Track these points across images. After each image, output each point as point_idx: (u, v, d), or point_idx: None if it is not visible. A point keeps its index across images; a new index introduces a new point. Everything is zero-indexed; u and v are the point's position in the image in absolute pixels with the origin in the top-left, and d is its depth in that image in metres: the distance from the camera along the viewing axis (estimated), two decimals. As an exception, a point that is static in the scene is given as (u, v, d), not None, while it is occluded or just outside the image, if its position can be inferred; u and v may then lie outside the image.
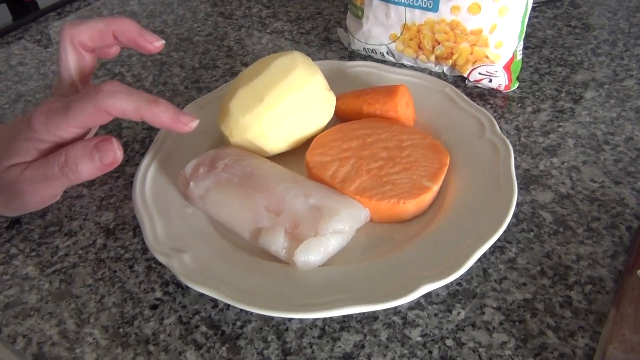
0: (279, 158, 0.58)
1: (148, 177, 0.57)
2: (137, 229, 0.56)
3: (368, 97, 0.61)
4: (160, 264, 0.51)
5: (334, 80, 0.65)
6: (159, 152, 0.59)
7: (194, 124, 0.49)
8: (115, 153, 0.48)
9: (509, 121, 0.65)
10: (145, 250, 0.53)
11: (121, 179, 0.62)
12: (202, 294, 0.48)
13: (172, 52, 0.83)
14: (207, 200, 0.50)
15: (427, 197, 0.52)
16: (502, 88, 0.68)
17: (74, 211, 0.58)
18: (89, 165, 0.47)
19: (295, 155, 0.59)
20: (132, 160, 0.65)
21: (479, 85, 0.70)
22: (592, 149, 0.61)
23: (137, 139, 0.68)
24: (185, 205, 0.54)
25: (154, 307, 0.48)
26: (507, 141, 0.56)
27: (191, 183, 0.51)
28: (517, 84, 0.69)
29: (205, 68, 0.79)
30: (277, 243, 0.47)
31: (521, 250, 0.51)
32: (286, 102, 0.55)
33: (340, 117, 0.62)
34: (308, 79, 0.57)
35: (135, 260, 0.53)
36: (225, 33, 0.87)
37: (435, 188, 0.52)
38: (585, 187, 0.56)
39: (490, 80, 0.68)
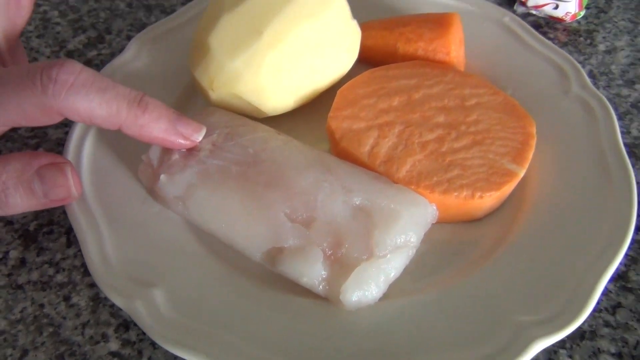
0: (282, 122, 0.40)
1: (85, 149, 0.37)
2: (72, 232, 0.37)
3: (406, 31, 0.42)
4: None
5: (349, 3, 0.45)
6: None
7: (199, 135, 0.33)
8: (68, 189, 0.31)
9: (579, 64, 0.48)
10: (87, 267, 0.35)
11: (42, 150, 0.42)
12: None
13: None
14: (191, 204, 0.32)
15: (510, 187, 0.36)
16: (568, 17, 0.51)
17: (-30, 202, 0.38)
18: (26, 199, 0.29)
19: (305, 116, 0.41)
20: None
21: (534, 13, 0.52)
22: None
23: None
24: (147, 201, 0.35)
25: (109, 370, 0.31)
26: (604, 99, 0.40)
27: (162, 176, 0.32)
28: (583, 13, 0.52)
29: (154, -24, 0.57)
30: (313, 272, 0.30)
31: (632, 260, 0.37)
32: (295, 36, 0.37)
33: (363, 58, 0.44)
34: (325, 3, 0.38)
35: (74, 287, 0.34)
36: None
37: (522, 173, 0.36)
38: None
39: (556, 7, 0.50)
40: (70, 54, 0.49)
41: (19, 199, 0.29)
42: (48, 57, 0.48)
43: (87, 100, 0.28)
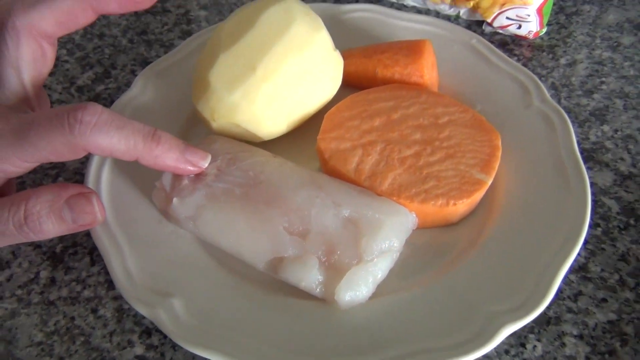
0: (277, 145, 0.45)
1: (103, 178, 0.42)
2: (94, 252, 0.41)
3: (383, 57, 0.47)
4: (136, 305, 0.38)
5: (331, 34, 0.49)
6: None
7: (206, 162, 0.38)
8: (94, 215, 0.35)
9: (542, 78, 0.54)
10: (111, 283, 0.39)
11: (61, 179, 0.46)
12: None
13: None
14: (200, 223, 0.36)
15: (480, 194, 0.40)
16: (531, 35, 0.56)
17: (1, 229, 0.43)
18: (57, 225, 0.34)
19: (297, 139, 0.46)
20: (72, 148, 0.48)
21: (501, 32, 0.58)
22: (645, 111, 0.51)
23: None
24: (162, 221, 0.40)
25: (136, 371, 0.36)
26: (562, 111, 0.45)
27: (174, 199, 0.37)
28: (545, 30, 0.57)
29: (152, 13, 0.62)
30: (310, 277, 0.34)
31: (591, 253, 0.41)
32: (285, 70, 0.41)
33: (346, 83, 0.48)
34: (312, 37, 0.43)
35: (100, 300, 0.39)
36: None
37: (490, 181, 0.41)
38: (647, 163, 0.47)
39: (519, 27, 0.55)
40: (80, 90, 0.53)
41: (51, 226, 0.33)
42: (60, 93, 0.53)
43: (108, 137, 0.33)
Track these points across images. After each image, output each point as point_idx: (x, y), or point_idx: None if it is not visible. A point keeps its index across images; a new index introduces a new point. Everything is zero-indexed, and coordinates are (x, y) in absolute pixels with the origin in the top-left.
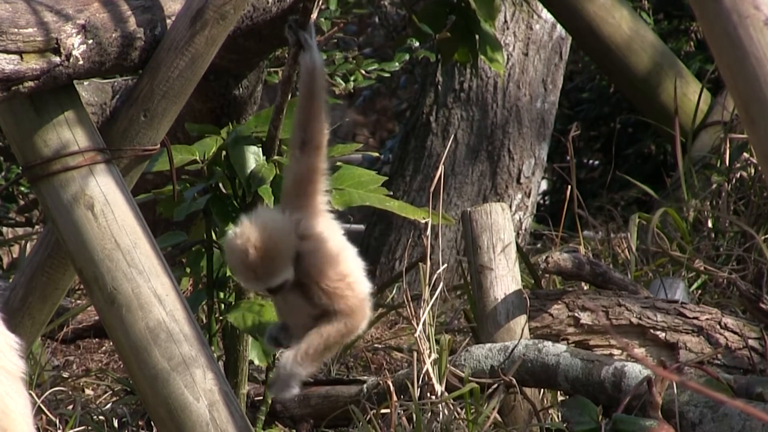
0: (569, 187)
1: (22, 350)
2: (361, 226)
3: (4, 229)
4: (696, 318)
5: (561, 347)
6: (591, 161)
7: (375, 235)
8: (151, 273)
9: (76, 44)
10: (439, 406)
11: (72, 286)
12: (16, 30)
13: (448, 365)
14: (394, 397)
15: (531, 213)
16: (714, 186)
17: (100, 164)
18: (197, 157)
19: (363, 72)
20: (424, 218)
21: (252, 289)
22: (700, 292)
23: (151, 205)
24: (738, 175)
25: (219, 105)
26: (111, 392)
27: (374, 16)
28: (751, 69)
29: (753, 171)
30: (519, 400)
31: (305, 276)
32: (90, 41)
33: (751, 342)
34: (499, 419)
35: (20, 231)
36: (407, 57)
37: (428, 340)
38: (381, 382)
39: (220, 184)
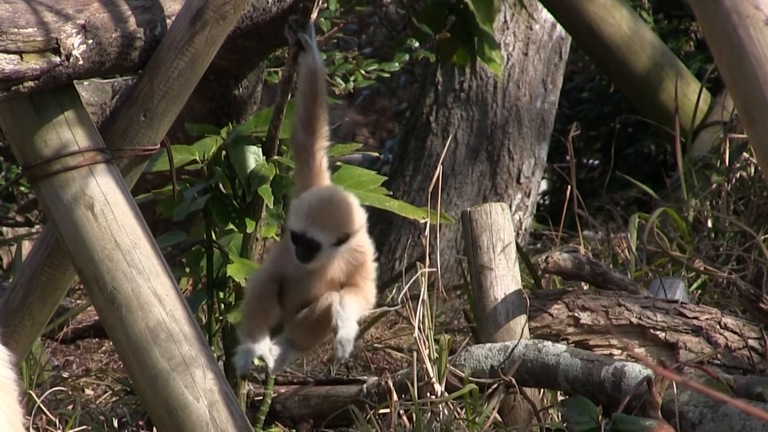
0: (569, 187)
1: (12, 361)
2: None
3: (4, 229)
4: (696, 318)
5: (561, 347)
6: (591, 161)
7: (375, 235)
8: (151, 273)
9: (76, 44)
10: (439, 406)
11: (72, 286)
12: (16, 30)
13: (448, 365)
14: (395, 397)
15: (531, 213)
16: (714, 186)
17: (100, 164)
18: (197, 157)
19: (363, 72)
20: (423, 218)
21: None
22: (700, 292)
23: (151, 205)
24: (738, 175)
25: (219, 105)
26: (111, 392)
27: (374, 16)
28: (751, 69)
29: (753, 171)
30: (519, 400)
31: (343, 275)
32: (90, 41)
33: (751, 342)
34: (499, 419)
35: (20, 231)
36: (407, 57)
37: (428, 340)
38: (381, 382)
39: (220, 184)
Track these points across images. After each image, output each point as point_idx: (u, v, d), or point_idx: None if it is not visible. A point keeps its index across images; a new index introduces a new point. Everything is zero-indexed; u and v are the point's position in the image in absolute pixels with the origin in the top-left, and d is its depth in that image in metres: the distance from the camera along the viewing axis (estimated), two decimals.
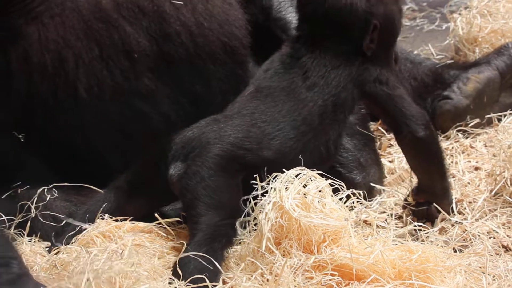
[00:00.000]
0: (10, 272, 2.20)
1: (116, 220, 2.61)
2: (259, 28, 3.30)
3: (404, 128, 2.73)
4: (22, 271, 2.25)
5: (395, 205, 2.98)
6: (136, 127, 2.95)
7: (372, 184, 3.03)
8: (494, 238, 2.74)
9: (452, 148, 3.37)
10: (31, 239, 2.70)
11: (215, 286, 2.37)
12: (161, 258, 2.52)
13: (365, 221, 2.86)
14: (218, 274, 2.41)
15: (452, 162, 3.25)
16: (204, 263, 2.36)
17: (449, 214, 2.83)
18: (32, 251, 2.63)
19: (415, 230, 2.76)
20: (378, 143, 3.43)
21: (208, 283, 2.32)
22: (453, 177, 3.10)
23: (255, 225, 2.48)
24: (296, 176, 2.48)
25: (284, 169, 2.50)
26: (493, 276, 2.51)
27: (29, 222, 2.72)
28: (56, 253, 2.54)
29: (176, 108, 2.98)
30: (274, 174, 2.49)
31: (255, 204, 2.47)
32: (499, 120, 3.47)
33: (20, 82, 2.84)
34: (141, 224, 2.64)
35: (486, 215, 2.86)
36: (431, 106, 3.56)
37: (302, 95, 2.69)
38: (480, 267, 2.52)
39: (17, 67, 2.83)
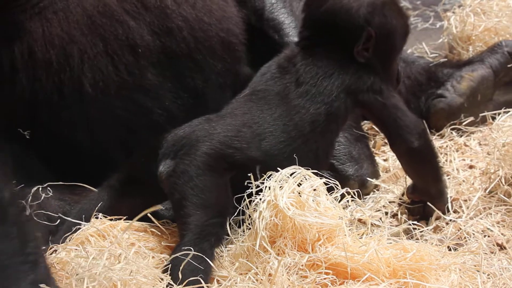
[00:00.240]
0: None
1: (111, 219, 2.61)
2: (252, 28, 3.31)
3: (398, 139, 2.72)
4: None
5: (390, 202, 2.98)
6: (140, 122, 2.97)
7: (365, 178, 3.04)
8: (488, 236, 2.74)
9: (447, 146, 3.37)
10: None
11: (209, 286, 2.37)
12: (155, 258, 2.52)
13: (359, 220, 2.86)
14: (210, 273, 2.41)
15: (446, 160, 3.25)
16: (195, 263, 2.37)
17: (444, 214, 2.83)
18: None
19: (409, 228, 2.75)
20: (372, 141, 3.43)
21: (203, 284, 2.32)
22: (448, 175, 3.10)
23: (249, 224, 2.48)
24: (291, 175, 2.48)
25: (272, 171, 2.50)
26: (488, 275, 2.51)
27: None
28: (52, 253, 2.53)
29: (177, 102, 2.99)
30: (268, 173, 2.49)
31: (250, 202, 2.47)
32: (493, 118, 3.47)
33: (25, 79, 2.84)
34: (135, 223, 2.64)
35: (481, 214, 2.86)
36: (425, 104, 3.56)
37: (295, 101, 2.69)
38: (475, 266, 2.52)
39: (22, 63, 2.83)
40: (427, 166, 2.78)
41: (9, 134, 2.85)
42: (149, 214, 2.63)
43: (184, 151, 2.57)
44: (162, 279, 2.35)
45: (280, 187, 2.45)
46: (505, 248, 2.69)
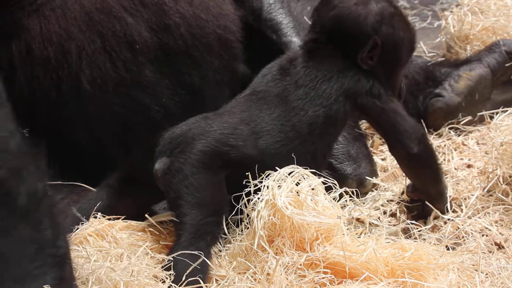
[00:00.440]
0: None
1: (109, 219, 2.61)
2: (250, 28, 3.31)
3: (397, 144, 2.71)
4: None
5: (388, 201, 2.98)
6: (137, 119, 2.97)
7: (363, 177, 3.03)
8: (487, 235, 2.74)
9: (445, 145, 3.37)
10: None
11: (207, 285, 2.37)
12: (154, 257, 2.52)
13: (357, 219, 2.86)
14: (207, 272, 2.41)
15: (444, 160, 3.24)
16: (192, 263, 2.36)
17: (443, 214, 2.82)
18: None
19: (407, 228, 2.75)
20: (370, 141, 3.43)
21: (202, 283, 2.32)
22: (446, 174, 3.09)
23: (247, 223, 2.48)
24: (289, 174, 2.48)
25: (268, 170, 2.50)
26: (486, 274, 2.51)
27: None
28: None
29: (175, 99, 2.99)
30: (267, 172, 2.49)
31: (248, 201, 2.47)
32: (491, 117, 3.46)
33: (23, 76, 2.83)
34: (134, 223, 2.63)
35: (479, 213, 2.86)
36: (422, 104, 3.56)
37: (294, 103, 2.68)
38: (473, 265, 2.52)
39: (20, 61, 2.83)
40: (426, 170, 2.78)
41: None
42: (146, 215, 2.63)
43: (179, 149, 2.57)
44: (164, 281, 2.35)
45: (278, 186, 2.44)
46: (503, 247, 2.69)
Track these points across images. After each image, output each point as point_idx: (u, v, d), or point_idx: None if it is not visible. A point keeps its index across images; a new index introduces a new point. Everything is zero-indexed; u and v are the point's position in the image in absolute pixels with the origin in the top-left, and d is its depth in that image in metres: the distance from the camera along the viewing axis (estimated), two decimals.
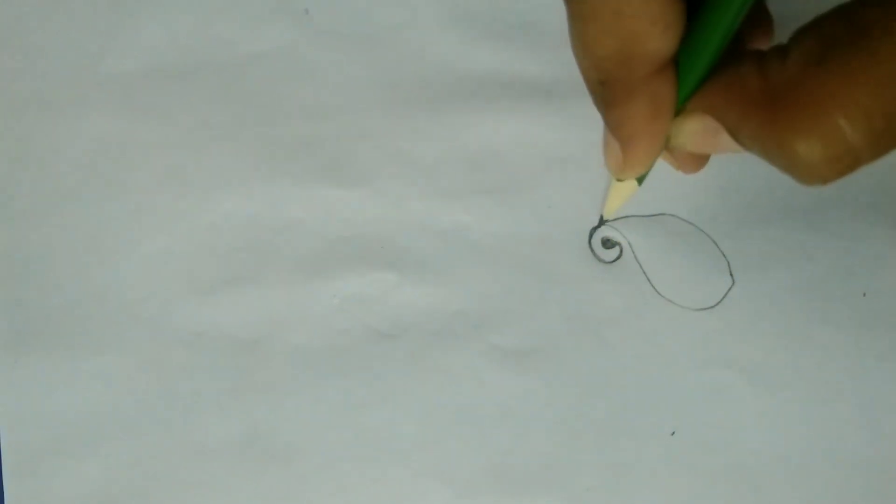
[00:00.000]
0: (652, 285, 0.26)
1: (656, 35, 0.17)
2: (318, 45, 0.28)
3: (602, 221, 0.26)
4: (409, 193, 0.27)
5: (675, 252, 0.26)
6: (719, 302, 0.26)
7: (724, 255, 0.26)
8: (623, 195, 0.24)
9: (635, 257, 0.26)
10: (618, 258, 0.27)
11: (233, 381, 0.27)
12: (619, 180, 0.23)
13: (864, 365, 0.26)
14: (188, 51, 0.28)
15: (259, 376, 0.27)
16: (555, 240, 0.27)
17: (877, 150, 0.16)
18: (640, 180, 0.23)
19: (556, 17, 0.27)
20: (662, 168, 0.26)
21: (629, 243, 0.27)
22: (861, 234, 0.26)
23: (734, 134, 0.18)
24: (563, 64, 0.27)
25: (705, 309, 0.26)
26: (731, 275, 0.26)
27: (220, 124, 0.28)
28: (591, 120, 0.27)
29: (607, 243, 0.27)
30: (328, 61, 0.28)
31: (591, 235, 0.27)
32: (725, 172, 0.26)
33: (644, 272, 0.26)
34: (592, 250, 0.27)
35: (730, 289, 0.26)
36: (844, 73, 0.16)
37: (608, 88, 0.19)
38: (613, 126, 0.20)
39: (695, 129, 0.20)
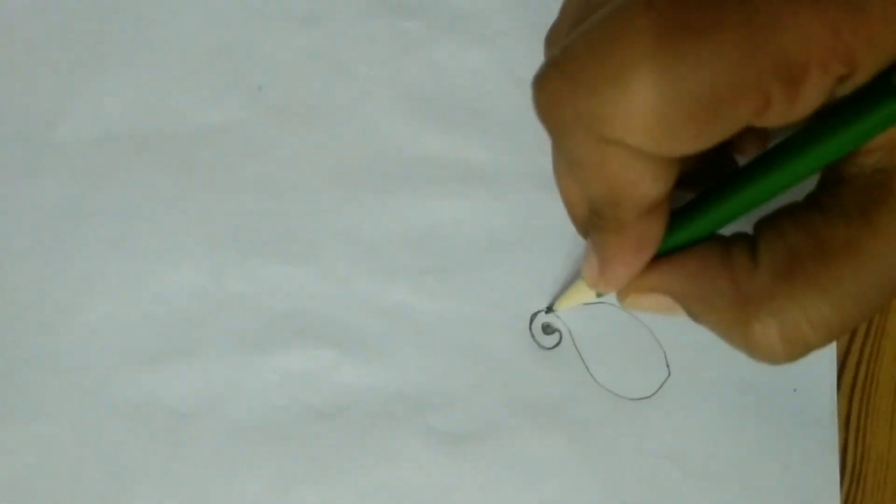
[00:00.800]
0: (590, 373, 0.27)
1: (645, 184, 0.18)
2: (269, 122, 0.28)
3: (549, 309, 0.27)
4: (353, 271, 0.27)
5: (614, 341, 0.27)
6: (655, 392, 0.26)
7: (660, 346, 0.26)
8: (581, 297, 0.24)
9: (574, 344, 0.27)
10: (557, 344, 0.27)
11: (170, 453, 0.26)
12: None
13: (793, 459, 0.26)
14: (142, 121, 0.28)
15: (196, 450, 0.26)
16: (496, 323, 0.27)
17: (829, 342, 0.19)
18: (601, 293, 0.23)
19: (504, 105, 0.28)
20: None
21: (569, 330, 0.27)
22: None
23: (693, 317, 0.20)
24: (508, 151, 0.28)
25: (642, 399, 0.26)
26: (668, 366, 0.26)
27: (170, 195, 0.28)
28: (533, 206, 0.27)
29: (547, 329, 0.27)
30: (279, 137, 0.28)
31: (531, 321, 0.27)
32: None
33: (583, 360, 0.27)
34: (533, 336, 0.27)
35: (665, 379, 0.26)
36: (811, 291, 0.18)
37: (597, 218, 0.19)
38: (597, 248, 0.20)
39: (651, 304, 0.21)
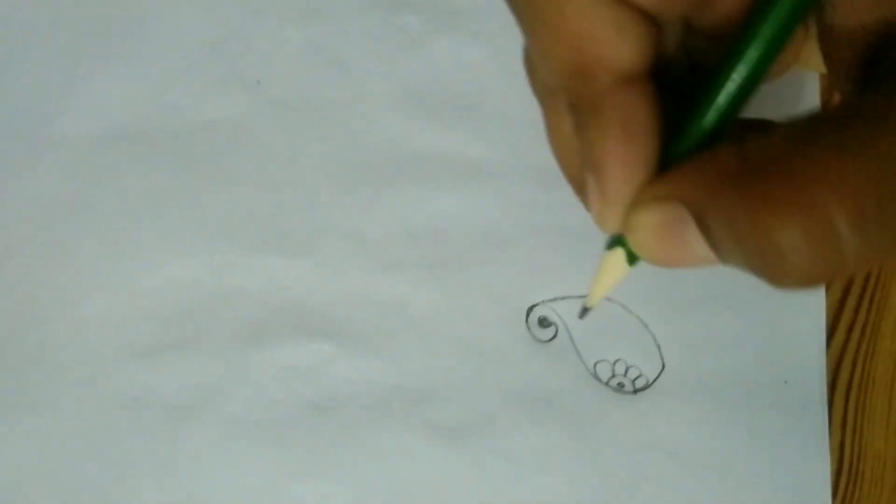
=-=-=-=-=
GOAL OF THE EXERCISE →
Starting with the line above that holds "32: (725, 172, 0.26)" and stopping with the line that holds "39: (695, 129, 0.20)", reproduce each line exactly, omitting all other lines.

ANSWER BOX →
32: (725, 172, 0.26)
33: (644, 272, 0.26)
34: (592, 250, 0.27)
35: (730, 289, 0.26)
36: (844, 73, 0.16)
37: (608, 88, 0.19)
38: (613, 126, 0.20)
39: (695, 129, 0.20)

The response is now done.